Pour couvrir ces besoins, plusieurs centrales de fabrication d’enrobés doivent être implantées au long du tracé, entre Puylaurens et Villeneuve-lès-Lavaur. Ces structures entraîneront l’émission de GES pendant leur construction et de particules fines pendant leur fonctionnement. Elles présentent un danger certain pour les habitant·es. L’étude d’impact met aussi en avant des risques d’infiltration des sols en cas d’écoulements accidentels et sur lesquels Atosca est resté discret.
La construction de l’autoroute nécessite 2,6 millions de tonnes de granulats. On en extrait 1,4 million de tonnes par an des gravières en Ariège. L’A69, ce sont deux années complètes d’extraction. Une situation alarmante pour les militant·es ariégeois·es : l’exploitation des gravières perturbe le cycle de l’eau par évaporation, pollution et baisse des nappes phréatiques.
Le sable et les granulats sont en voie d’épuisement à cause de leur surexploitation par le BTP. Il faut en réduire l’emploi et les réserver par exemple à l’entretien et à la construction de voies ferrées.

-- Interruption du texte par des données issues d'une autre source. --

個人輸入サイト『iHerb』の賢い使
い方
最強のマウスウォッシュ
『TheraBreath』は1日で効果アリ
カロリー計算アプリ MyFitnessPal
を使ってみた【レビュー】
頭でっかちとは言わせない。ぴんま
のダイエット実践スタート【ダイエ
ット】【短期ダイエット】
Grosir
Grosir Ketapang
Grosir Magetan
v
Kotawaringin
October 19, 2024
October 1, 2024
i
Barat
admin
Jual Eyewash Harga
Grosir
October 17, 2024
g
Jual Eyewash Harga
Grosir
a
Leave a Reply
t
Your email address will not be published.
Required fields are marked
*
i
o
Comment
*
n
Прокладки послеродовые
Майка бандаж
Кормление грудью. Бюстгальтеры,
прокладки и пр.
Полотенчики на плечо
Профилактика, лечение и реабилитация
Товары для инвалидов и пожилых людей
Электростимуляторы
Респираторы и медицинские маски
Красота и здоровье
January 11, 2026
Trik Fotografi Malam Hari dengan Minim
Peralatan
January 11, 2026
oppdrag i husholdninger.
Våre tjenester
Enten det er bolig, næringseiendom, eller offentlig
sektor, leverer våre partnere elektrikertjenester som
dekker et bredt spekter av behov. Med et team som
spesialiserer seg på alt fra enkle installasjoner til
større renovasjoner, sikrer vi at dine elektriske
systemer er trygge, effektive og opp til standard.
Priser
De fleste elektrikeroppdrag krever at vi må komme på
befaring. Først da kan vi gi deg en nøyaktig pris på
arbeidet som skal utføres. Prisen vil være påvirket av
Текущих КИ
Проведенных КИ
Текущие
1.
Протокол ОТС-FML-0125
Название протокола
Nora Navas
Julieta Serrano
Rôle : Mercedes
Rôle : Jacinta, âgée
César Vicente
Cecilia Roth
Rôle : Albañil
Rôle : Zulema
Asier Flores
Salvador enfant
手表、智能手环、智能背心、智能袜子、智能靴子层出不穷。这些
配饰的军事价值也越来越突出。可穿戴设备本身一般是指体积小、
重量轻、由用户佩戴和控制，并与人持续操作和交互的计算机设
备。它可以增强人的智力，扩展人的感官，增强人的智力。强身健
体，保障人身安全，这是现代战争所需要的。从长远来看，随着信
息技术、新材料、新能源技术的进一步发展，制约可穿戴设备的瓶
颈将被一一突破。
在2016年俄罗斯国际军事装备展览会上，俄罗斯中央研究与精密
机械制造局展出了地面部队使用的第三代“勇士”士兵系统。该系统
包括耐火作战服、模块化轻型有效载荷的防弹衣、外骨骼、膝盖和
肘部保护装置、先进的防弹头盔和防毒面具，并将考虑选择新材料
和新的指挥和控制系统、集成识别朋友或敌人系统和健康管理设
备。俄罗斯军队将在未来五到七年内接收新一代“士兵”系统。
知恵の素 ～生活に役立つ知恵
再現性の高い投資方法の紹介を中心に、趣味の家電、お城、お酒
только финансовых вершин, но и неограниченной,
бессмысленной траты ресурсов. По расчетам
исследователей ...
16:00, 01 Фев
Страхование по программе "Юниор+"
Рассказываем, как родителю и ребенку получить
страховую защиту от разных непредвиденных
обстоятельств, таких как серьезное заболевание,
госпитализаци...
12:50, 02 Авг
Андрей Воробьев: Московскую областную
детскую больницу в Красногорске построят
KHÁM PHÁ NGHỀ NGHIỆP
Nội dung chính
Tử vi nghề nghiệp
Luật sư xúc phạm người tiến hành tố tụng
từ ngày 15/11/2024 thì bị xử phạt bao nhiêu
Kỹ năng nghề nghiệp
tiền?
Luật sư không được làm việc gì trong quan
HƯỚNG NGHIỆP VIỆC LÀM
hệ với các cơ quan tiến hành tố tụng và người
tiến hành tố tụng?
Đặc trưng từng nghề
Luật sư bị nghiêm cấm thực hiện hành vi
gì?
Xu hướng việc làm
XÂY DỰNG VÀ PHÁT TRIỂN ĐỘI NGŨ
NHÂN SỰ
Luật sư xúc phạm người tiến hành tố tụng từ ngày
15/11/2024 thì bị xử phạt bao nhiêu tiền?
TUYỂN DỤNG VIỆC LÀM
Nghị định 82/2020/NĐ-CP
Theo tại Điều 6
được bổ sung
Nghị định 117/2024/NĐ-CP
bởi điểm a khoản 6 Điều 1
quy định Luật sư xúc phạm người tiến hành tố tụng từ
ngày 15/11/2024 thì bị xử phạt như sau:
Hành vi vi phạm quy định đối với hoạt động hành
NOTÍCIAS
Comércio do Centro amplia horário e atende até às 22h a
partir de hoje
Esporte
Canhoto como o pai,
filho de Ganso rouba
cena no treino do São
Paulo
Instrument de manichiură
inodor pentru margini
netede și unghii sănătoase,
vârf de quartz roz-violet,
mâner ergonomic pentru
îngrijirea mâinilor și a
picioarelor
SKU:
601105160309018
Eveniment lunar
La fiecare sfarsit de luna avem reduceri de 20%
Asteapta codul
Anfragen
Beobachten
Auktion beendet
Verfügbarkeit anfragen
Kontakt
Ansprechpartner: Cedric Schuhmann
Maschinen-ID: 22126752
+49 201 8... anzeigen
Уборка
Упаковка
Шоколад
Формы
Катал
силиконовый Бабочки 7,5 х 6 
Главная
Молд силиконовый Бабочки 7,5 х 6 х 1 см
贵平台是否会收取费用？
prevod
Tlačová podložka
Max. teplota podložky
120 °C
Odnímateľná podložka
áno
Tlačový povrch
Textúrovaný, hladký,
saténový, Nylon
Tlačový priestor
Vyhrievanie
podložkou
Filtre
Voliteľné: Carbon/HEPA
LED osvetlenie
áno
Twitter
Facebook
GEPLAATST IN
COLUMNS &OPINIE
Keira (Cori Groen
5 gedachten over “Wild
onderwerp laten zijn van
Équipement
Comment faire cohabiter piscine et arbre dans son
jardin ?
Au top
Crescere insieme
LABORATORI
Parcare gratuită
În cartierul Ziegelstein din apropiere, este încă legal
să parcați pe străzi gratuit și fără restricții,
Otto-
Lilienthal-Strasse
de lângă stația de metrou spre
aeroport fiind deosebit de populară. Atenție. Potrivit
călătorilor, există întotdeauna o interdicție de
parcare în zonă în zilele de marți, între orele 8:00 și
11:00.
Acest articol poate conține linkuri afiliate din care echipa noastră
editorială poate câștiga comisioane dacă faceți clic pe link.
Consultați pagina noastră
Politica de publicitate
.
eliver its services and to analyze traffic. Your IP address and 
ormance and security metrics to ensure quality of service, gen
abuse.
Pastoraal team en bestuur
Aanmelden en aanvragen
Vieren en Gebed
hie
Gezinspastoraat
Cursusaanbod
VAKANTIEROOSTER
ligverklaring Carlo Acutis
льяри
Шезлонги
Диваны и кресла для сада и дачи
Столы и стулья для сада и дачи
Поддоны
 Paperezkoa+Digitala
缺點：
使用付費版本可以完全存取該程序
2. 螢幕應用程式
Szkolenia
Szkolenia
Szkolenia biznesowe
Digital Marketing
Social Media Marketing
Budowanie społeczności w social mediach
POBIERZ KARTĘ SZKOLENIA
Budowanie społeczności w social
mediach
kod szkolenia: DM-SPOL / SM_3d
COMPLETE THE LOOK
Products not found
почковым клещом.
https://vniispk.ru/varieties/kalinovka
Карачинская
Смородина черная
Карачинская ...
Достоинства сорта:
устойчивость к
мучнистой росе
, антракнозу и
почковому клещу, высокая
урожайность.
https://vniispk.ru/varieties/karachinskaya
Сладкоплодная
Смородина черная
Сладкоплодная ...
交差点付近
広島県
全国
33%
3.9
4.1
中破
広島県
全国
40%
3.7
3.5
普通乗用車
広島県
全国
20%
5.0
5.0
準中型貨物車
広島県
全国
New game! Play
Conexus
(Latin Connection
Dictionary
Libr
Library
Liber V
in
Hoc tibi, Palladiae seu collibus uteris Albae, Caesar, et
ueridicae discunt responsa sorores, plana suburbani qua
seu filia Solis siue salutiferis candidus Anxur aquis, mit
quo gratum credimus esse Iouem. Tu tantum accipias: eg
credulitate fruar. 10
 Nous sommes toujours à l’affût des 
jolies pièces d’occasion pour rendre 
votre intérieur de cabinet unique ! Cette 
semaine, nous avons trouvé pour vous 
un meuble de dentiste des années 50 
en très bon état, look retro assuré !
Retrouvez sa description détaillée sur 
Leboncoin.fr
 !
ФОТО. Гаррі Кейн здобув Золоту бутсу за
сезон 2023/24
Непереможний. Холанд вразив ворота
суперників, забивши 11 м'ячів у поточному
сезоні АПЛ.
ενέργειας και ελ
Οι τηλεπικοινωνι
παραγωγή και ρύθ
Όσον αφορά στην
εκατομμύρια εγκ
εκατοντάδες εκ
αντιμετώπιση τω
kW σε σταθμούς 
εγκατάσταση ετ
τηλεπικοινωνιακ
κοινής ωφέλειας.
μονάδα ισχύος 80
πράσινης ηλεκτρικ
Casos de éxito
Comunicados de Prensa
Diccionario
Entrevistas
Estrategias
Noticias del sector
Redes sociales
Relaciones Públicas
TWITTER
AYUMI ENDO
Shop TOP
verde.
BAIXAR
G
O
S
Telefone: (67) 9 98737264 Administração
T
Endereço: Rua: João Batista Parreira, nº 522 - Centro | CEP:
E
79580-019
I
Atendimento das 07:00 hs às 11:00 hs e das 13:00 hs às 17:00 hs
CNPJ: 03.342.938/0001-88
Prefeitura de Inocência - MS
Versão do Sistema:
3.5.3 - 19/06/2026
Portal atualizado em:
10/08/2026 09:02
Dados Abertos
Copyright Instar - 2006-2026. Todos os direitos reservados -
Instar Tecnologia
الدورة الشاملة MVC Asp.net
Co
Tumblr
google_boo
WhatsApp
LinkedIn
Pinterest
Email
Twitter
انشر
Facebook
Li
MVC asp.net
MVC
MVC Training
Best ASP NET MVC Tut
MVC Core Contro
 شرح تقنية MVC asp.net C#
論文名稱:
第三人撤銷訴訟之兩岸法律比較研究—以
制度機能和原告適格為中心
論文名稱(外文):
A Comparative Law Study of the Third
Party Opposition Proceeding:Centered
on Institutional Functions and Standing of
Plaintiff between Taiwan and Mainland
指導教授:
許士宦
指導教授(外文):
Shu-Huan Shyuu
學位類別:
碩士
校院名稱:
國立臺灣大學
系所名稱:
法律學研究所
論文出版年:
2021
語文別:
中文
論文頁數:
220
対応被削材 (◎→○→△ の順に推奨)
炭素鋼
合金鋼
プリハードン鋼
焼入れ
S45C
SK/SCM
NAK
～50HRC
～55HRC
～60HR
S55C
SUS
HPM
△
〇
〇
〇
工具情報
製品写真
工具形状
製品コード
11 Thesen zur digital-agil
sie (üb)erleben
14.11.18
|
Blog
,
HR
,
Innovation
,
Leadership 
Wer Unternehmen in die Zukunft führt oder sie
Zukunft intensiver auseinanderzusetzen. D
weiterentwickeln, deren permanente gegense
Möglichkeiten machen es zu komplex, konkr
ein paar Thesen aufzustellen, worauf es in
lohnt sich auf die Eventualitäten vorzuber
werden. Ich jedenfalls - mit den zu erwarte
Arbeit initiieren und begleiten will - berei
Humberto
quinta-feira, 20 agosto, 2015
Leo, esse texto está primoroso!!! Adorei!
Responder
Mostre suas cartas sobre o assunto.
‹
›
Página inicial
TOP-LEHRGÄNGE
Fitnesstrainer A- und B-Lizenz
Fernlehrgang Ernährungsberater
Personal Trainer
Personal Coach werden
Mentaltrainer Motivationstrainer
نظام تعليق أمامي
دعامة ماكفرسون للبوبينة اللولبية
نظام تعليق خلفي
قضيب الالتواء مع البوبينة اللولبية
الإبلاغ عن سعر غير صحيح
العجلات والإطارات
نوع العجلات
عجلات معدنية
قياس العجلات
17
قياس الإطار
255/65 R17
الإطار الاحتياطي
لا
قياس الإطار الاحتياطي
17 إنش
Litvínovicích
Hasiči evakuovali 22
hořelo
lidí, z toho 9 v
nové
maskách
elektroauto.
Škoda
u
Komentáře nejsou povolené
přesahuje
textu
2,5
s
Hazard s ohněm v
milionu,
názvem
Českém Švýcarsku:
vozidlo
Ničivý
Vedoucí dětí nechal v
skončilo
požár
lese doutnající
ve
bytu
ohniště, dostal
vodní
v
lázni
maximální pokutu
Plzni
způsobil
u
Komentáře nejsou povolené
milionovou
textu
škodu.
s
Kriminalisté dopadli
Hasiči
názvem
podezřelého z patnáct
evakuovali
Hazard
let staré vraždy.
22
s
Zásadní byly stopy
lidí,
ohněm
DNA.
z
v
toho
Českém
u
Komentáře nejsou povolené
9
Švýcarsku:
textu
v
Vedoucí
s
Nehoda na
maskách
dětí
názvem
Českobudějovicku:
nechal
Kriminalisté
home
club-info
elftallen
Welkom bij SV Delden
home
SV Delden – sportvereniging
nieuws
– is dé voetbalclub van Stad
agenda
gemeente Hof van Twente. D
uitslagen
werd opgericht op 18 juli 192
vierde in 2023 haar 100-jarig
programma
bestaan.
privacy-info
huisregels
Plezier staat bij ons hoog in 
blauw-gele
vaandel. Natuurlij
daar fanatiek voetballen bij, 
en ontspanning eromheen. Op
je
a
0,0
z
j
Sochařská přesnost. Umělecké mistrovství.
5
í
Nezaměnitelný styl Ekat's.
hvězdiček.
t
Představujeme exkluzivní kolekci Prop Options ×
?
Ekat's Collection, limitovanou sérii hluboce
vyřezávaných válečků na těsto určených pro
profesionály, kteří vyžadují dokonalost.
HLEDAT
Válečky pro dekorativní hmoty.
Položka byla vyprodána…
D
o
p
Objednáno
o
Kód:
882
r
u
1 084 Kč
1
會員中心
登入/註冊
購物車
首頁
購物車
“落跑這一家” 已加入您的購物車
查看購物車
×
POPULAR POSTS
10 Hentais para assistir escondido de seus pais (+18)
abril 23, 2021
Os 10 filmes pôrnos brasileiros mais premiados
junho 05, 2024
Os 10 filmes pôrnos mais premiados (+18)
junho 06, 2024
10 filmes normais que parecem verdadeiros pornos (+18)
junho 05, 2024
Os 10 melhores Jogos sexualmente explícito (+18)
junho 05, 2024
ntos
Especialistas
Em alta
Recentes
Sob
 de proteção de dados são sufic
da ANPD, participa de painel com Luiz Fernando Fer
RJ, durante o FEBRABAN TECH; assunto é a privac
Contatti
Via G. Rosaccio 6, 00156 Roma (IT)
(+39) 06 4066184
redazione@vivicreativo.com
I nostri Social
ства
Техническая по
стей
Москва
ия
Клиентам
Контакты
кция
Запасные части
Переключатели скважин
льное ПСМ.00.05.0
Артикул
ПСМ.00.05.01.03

Le divorce consommé entre scientifiques et politiques
Ce long conflit a accentué le divorce entre scientifiques et politiques. Parce qu’ils considèrent que l’autoroute A69 est « un projet auquel il faut savoir renoncer », 1 500 scientifiques, dont les auteurs du Giec Christophe Cassou et Valérie Masson-Delmotte, appellent à son retrait. Au cœur de la mobilisation des scientifiques, l’Atécopol (Atelier d’écologie politique) travaille et réfléchit aux multiples enjeux liés aux bouleversements écologiques. Leur implication pluridisciplinaire aux côtés des opposants à l’A69 est constante : conférences, interventions, rencontres avec les élu·e·s.
La rencontre le 11 octobre 2023 avec Carole Delga, présidente de la région Occitanie, leur a fait entrevoir le gouffre entre les données scientifiques et les décisions politiques. Christophe Cassou reconnaît avoir pris conscience de cette incompréhension profonde : « Nous avons compris que de manière délibérée et donc assumée, les faits scientifiques sont soit minorés soit tout simplement non pris en compte »2. Les politiques, jusque dans la commission d’enquête parlementaire, opposent aux avertissements des scientifiques leur légitimité électorale, dans « une logique dangereuse de confrontation avec la réalité scientifique ». Il déplore la persistance d’un puissant déni de la gravité de la situation chez les élu·e·s soutenant l’autoroute, une forme de « climato-cynisme » : « Les discours politiques sont de plus en plus verts, mais on voit avec l’A69 qu’ils s’effondrent quand vient le temps de la décision politique. »3
Le bilan est sans appel, pour un gain de temps négligeable, la construction de l’A69 va accumuler les dégâts environnementaux, artificialiser des centaines d’hectares, augmenter les risques pour la santé des riverains…
Contre ce scandale, les collectifs luttent depuis près de vingt ans. Après les débuts des travaux, la mobilisation s’est étendue, les modes d’action ont évolué face à la répression brutale. Rendez-vous le 21 avril à Toulouse pour accueillir le Cycloretour et à la manif-action de la saison 7 des Soulèvements de la terre le week-end des 8 et 9 juin.
- 1. Lettre au Premier ministre.
- 2. Christophe Cassou : « Le projet de l’A69 est emblématique car il coche toutes les cases de ’’l’impossible bifurcation’’ », Libération, 13 octobre 2023.
- 3. Sébastien Billard, « A69, l’autoroute à contresens : “Une fracture est en train de se creuser entre scientifiques et politiques” », le Nouvel Obs, 26 octobre 2023.